When their police chief showed up he promptly took the ticket and ripped it up and told me not to worry about it. He then went over to my neighbor wrote him two tickets for dogs at large, two for no proof of vaccination, and even wrote him one for his grass for being too tall.

I took no joy or gratification in killing this mans dogs. My wife was very upset as she had to witness these two dogs attack Papi and that she couldn't save him. I didn't sleep a wink last night cause all I thought of is what if Papi wasn't there to distract them. This morning at 6:30 when Kinsley got up it was the same morning ritual. "Momma, bite? Dada." Then she walked through the house saying "Papi" as she searched for her dog. We all will miss this tiny dog who had a heart of a lion.


----------



## Quackrstackr (Apr 27, 2010)

My condolences for the loss of your family pet and I'm sorry that your child had to witness it.

If you are ever in KY, I want to personally buy you a beverage of your choice. It's high time people started standing up for what is right and you have my highest respect for doing what you did. I have 4 large dogs nextdoor and one across the street that may meet a similar fate one of these days. All of their owners have been warned after previous incidents so they can't say that they did not know that it was coming if it happens. I will not let someone else's ignorance and lack of respect threaten my family again.


----------



## Nevillizer (Apr 27, 2010)

Thanks quack, I appreciate it.


----------



## nathanielrthomas (Apr 27, 2010)

Im sorry for your loss. Those little dogs are so easy to get attached to. I would have done the same thing in your shoes, ticket or no ticket. Im just glad that your family is safe. God Bless.


----------



## perchin (Apr 27, 2010)

I have also had a similar senario about 8 years ago, My condolences.... words won't make you feel better, but the fond and good memories of Papi will later bring you comfort.


----------



## Loggerhead Mike (Apr 27, 2010)

> If you are ever in KY, I want to personally buy you a beverage of your choice. It's high time people started standing up for what is right and you have my highest respect for doing what you did



x2 brother


----------



## lckstckn2smknbrls (Apr 27, 2010)

Chows almost as dangerous a pit bulls.


----------



## cyberflexx (Apr 27, 2010)

I'm sorry your little buddy died, but he did his duty and protected who he loved. He sacrificed himself to save your baby girl and wife. He's a HERO in my book! I know its hard, with him not being there. My family dog, passed away a few years ago. I'm glad you popped those Chows, I might have let them get further in the yard though.. =D> =D> 

As Quaker stated, I'll buy you a round anytime. Look me up if you ever head to Huntington, WV.


----------



## Jim (Apr 27, 2010)

Wow, Sorry to hear abut the loss of the dog. Better the dog than your daughter or wife.

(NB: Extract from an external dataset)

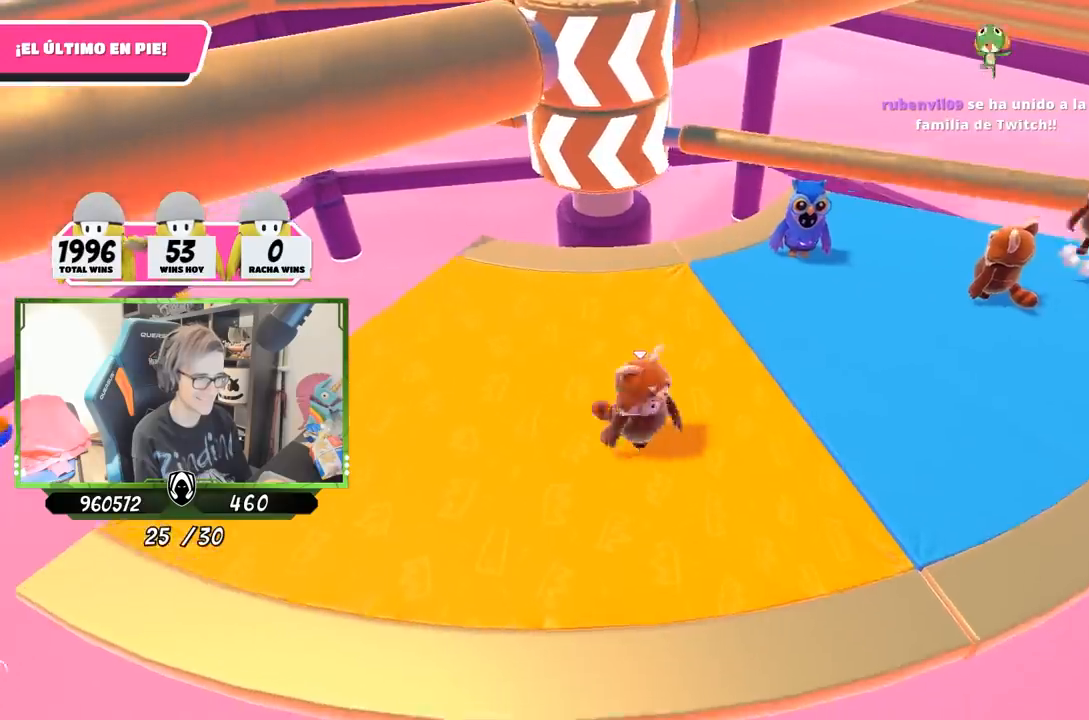
{"buttons": ["CROSS"], "left_stick": "down-left", "right_stick": "center", "events": [[100, "left_stick", "up"], [267, "left_stick", "right"], [433, "CROSS", "down"], [433, "left_stick", "down-left"]]}
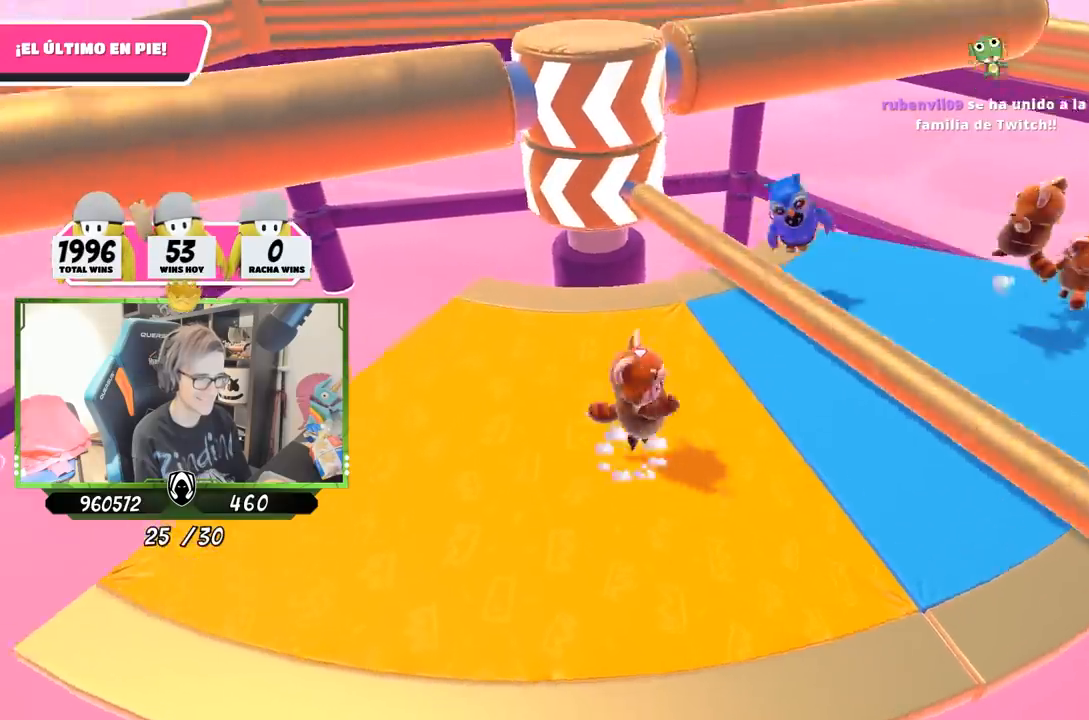
{"buttons": [], "left_stick": "up-right", "right_stick": "up", "events": [[33, "left_stick", "left"], [67, "CROSS", "up"], [267, "left_stick", "up"], [367, "left_stick", "up-right"], [400, "right_stick", "up"]]}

I would of used the Gauge also.


----------



## wasilvers (Apr 27, 2010)

My sincerest condolences on your lost. Papi was a eal hero and will be terribly missed. 

You did the right thing though. Just wish I could have been there with a second shotgun. Glad the police chief had some common sense.


----------



## BassAddict (Apr 27, 2010)

My sincerest condolences to you and your family.


----------



## BaitCaster (Apr 27, 2010)

What a tragic story. Sorry for your loss.


----------



## Outdoorsman (Apr 27, 2010)

[-o< [-o< [-o< for your little hero...I am sure he will be getting a hero's welcom in doggy heaven...and try to remeber that he is no longer suffering from his ordeal.....my other favorite website (www.lake-link.com) has an entire forum dedicated to loosing a pet..."One Less Dog In The House Tonight"...mostly dealing with pet death due to age or illness...your story would go down in history as the most remarkable story ever....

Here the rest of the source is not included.